Ahli: Pengesahan Revisi UU KPK Tidak Sah
Berita

Ahli: Pengesahan Revisi UU KPK Tidak Sah

Karena tidak memenuhi tata cara pembentukan UU.

Oleh:
Aida Mardatillah
Bacaan 2 Menit
Sidang lanjutan uji formil UU KPK di ruang sidang MK, Rabu (24/6). Foto: RES
Sidang lanjutan uji formil UU KPK di ruang sidang MK, Rabu (24/6). Foto: RES

Mahkamah Konstitusi (MK) kembali melanjutkan sidang uji materi UU No. 19 Tahun 2019 tentang Perubahan Kedua atas UU No. 30 Tahun 2002 tentang Komisi Pemberantasan Tindak Pidana Korupsi (UU KPK). Sidang kali ini mendengarkan ahli dari pemohon yakni Mantan Ketua MA Prof Bagir Manan dan Dosen Fakultas Hukum Universitas Brawijaya Aan Eko Widiarto.

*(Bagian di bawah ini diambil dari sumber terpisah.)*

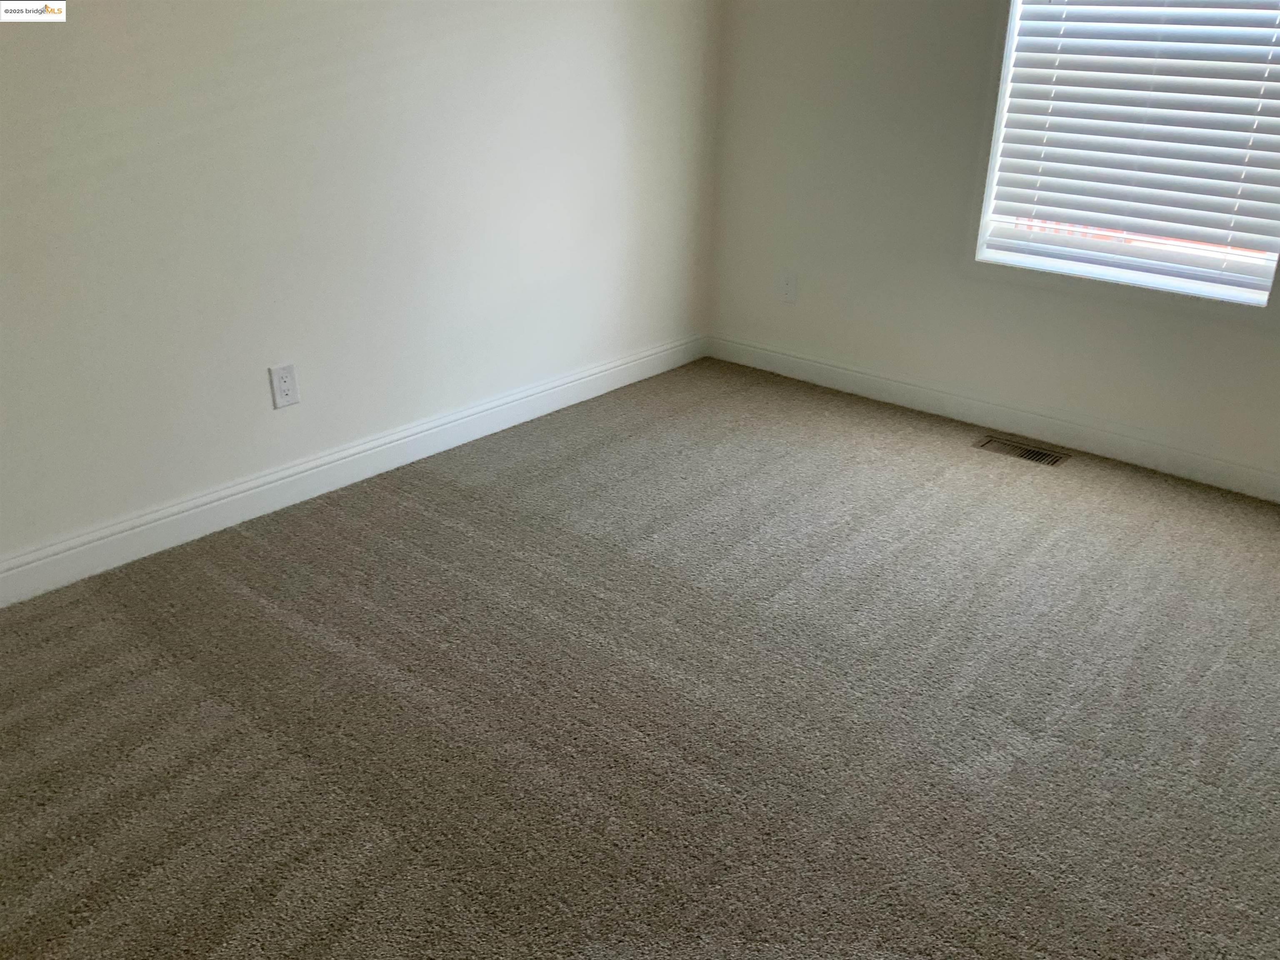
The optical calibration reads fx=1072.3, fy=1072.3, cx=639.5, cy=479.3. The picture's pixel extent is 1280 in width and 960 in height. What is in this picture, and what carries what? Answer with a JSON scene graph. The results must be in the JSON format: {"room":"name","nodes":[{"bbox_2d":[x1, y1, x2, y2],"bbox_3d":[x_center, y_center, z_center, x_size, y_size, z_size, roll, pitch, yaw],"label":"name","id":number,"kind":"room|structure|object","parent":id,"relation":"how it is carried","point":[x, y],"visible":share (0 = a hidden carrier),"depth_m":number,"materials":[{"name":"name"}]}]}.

Dalam keterangannya, Bagir Manan mengatakan UU KPK baru merupakan perubahan atau secara substansi dapat disebut pengganti UU KPK lama. Sebab, ada beberapa hal yang berubah dan berbeda dengan UU KPK sebelumnya. Dia mengatakan UU KPK hasil revisi, yang menurut catatan pemohon pengesahan antara persetujuan DPR dan Presiden tidak memenuhi kuorum karena tidak dihadiri sekurang-kurangnya 50 persen anggota DPR.

“Seandainya hal ini terbukti benar, pengesahan RUU KPK itu menjadi UU bukan sekedar cacat hukum, tapi juga tidak sah. Karena itu, batal demi hukum dan tidak mempunyai kekuatan hukum yang mengikat,” ujar Bagir Manan saat menjadi ahli pemohon di ruang sidang MK, Rabu (24/6/2020). (Baca Juga: Ahli Ini Minta Presiden Jelaskan Alasan Tak Tandatangani Revisi UU KPK)

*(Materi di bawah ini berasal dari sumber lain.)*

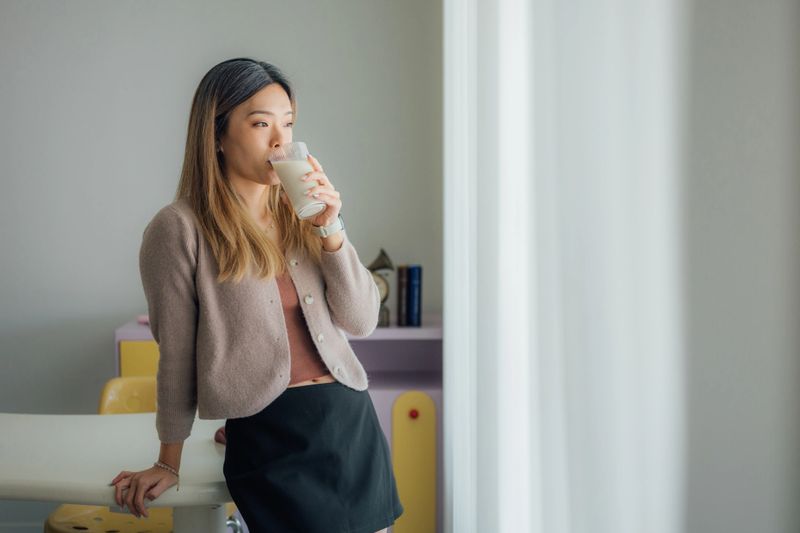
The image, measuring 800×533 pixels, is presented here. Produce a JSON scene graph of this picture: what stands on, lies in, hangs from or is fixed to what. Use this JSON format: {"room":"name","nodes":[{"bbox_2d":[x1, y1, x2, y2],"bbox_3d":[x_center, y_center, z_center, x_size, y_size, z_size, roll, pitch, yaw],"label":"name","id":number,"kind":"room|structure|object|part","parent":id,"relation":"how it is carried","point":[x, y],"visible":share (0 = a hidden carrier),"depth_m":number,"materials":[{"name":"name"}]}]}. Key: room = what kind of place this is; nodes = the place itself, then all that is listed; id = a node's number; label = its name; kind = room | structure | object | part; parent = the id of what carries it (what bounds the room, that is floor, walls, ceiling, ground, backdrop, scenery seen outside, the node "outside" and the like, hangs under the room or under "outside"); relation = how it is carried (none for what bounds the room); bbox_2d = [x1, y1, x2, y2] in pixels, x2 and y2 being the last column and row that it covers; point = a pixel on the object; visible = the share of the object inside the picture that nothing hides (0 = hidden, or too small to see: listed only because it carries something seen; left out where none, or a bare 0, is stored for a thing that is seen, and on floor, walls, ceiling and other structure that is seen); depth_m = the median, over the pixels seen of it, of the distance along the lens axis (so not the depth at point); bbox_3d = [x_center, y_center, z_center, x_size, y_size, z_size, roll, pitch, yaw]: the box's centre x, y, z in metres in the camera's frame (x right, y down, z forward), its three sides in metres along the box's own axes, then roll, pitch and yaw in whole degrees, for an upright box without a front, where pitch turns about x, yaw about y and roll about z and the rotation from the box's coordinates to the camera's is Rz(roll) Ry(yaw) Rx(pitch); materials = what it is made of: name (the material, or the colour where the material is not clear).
{"room":"living room","nodes":[
{"label":"living room","id":0,"kind":"room"},
{"bbox_2d":[0,0,444,432],"bbox_3d":[-1.556,-0.393,4.182,4.241,2.891,0.157,0,4,0],"label":"wall","id":1,"kind":"structure","parent":0,"point":[143,212],"depth_m":4.17,"materials":[{"name":"paint"}]},
{"bbox_2d":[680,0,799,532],"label":"right wall","id":2,"kind":"structure","parent":0,"point":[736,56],"depth_m":0.63,"materials":[{"name":"grey paint"}]},
{"bbox_2d":[440,0,688,532],"bbox_3d":[0.115,-0.229,1.091,0.094,2.471,1.521,0,4,0],"label":"curtain","id":3,"kind":"object","parent":2,"relation":"attached to","point":[622,459],"visible":0.92,"depth_m":0.69,"materials":[{"name":"white fabric"}]},
{"label":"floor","id":4,"kind":"structure","parent":0,"visible":0},
{"bbox_2d":[43,378,177,532],"bbox_3d":[-0.732,0.729,3.133,0.481,0.770,0.524,0,4,0],"label":"yellow chair","id":5,"kind":"object","parent":4,"relation":"on","point":[162,524],"visible":0.3,"depth_m":3.14,"materials":[{"name":"yellow plastic"}]},
{"bbox_2d":[0,412,236,532],"bbox_3d":[-0.920,0.769,2.392,1.320,0.745,0.909,0,4,0],"label":"table","id":6,"kind":"object","parent":4,"relation":"on","point":[19,415],"visible":0.83,"depth_m":2.36,"materials":[{"name":"white plastic"}]},
{"bbox_2d":[103,58,404,532],"bbox_3d":[-0.313,0.300,2.398,0.541,1.404,0.588,0,4,0],"label":"woman","id":7,"kind":"object","parent":4,"relation":"on","point":[232,209],"visible":0.98,"depth_m":2.32},
{"bbox_2d":[269,141,324,219],"bbox_3d":[-0.213,-0.176,2.317,0.094,0.151,0.091,0,4,0],"label":"glass","id":8,"kind":"object","parent":7,"relation":"in","point":[298,165],"visible":0.93,"depth_m":2.29,"materials":[{"name":"clear glass"}]},
{"bbox_2d":[116,314,442,532],"bbox_3d":[-0.382,0.624,3.887,1.118,0.865,0.499,0,4,0],"label":"cabinet","id":9,"kind":"object","parent":4,"relation":"on","point":[410,383],"visible":0.31,"depth_m":3.67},
{"bbox_3d":[-0.827,0.415,3.779,0.200,0.311,0.062,0,4,0],"label":"cabinet door","id":10,"kind":"part","parent":9,"relation":"part of","materials":[{"name":"yellow wood"}]},
{"bbox_2d":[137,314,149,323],"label":"pink object","id":11,"kind":"object","parent":9,"relation":"on","point":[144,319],"visible":0.26,"depth_m":3.82,"materials":[{"name":"pink"}]},
{"bbox_2d":[367,249,393,326],"bbox_3d":[-0.087,0.072,3.828,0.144,0.268,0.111,0,4,0],"label":"clock","id":12,"kind":"object","parent":9,"relation":"on","point":[376,261],"visible":0.56,"depth_m":3.80,"materials":[{"name":"metal"}]},
{"bbox_2d":[396,265,409,326],"bbox_3d":[0.017,0.100,3.907,0.039,0.204,0.144,0,4,0],"label":"book","id":13,"kind":"object","parent":9,"relation":"on","point":[400,299],"visible":0.92,"depth_m":3.84,"materials":[{"name":"paper"}]},
{"bbox_2d":[406,264,421,326],"bbox_3d":[0.047,0.101,3.886,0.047,0.199,0.140,0,4,0],"label":"book","id":14,"kind":"object","parent":9,"relation":"on","point":[414,274],"visible":0.96,"depth_m":3.83,"materials":[{"name":"blue paper"}]},
{"bbox_3d":[0.038,0.724,3.538,0.166,0.581,0.078,0,4,0],"label":"door","id":15,"kind":"part","parent":9,"relation":"part of","materials":[{"name":"yellow wood"}]},
{"bbox_3d":[0.042,0.454,3.423,0.030,0.031,0.030,0,4,0],"label":"knob","id":16,"kind":"part","parent":9,"relation":"part of","materials":[{"name":"red"}]}
]}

Sementara Aan Eko Widiarto mengatakan pembentukan sebuah UU harus mengikuti beberapa tahapan yakni perencanaan, penyusunan, pembahasan, pengesahan, dan pengundangan. Jika semua tahapan tersebut terpenuhi dan berkesesuaian, berarti telah memenuhi unsur pembentukan undang-undang atau dianggap konstitusional.

“Jika dilihat dari sisi pembentukan undang-undang, UU No. 19 Tahun 2019 tentang KPK tidak memenuhi unsur-unsur yang menyebabkan pembentukannya tidak sah,” kata Aan dalam persidangan.

Aan memaparkan dalam tahap perencanaan, sebuah undang-undang harus memenuhi unsur, diantaranya mengikuti prolegnas, dibahas secara bipartit oleh Presiden dan DPR, disetujui oleh alat kelengkapan DPR yang menangani bidang legislasi. Dia menilai rencana revisi UU KPK sudah masuk dalam RUU kumulatif terbuka sejak 2015 dan sempat tidak masuk dalam Prolegnas 2017-2018.

“Pada 2019 RUU KPK ini juga masuk dalam RUU kumulatif terbuka. Kumulatif terbuka yakni suatu RUU diperbolehkan masuk ke dalam prolegnas karena untuk menindaklanjuti penandatanganan perjanjian internasional, akibat putusan MK, dan lainnya,” terangnya.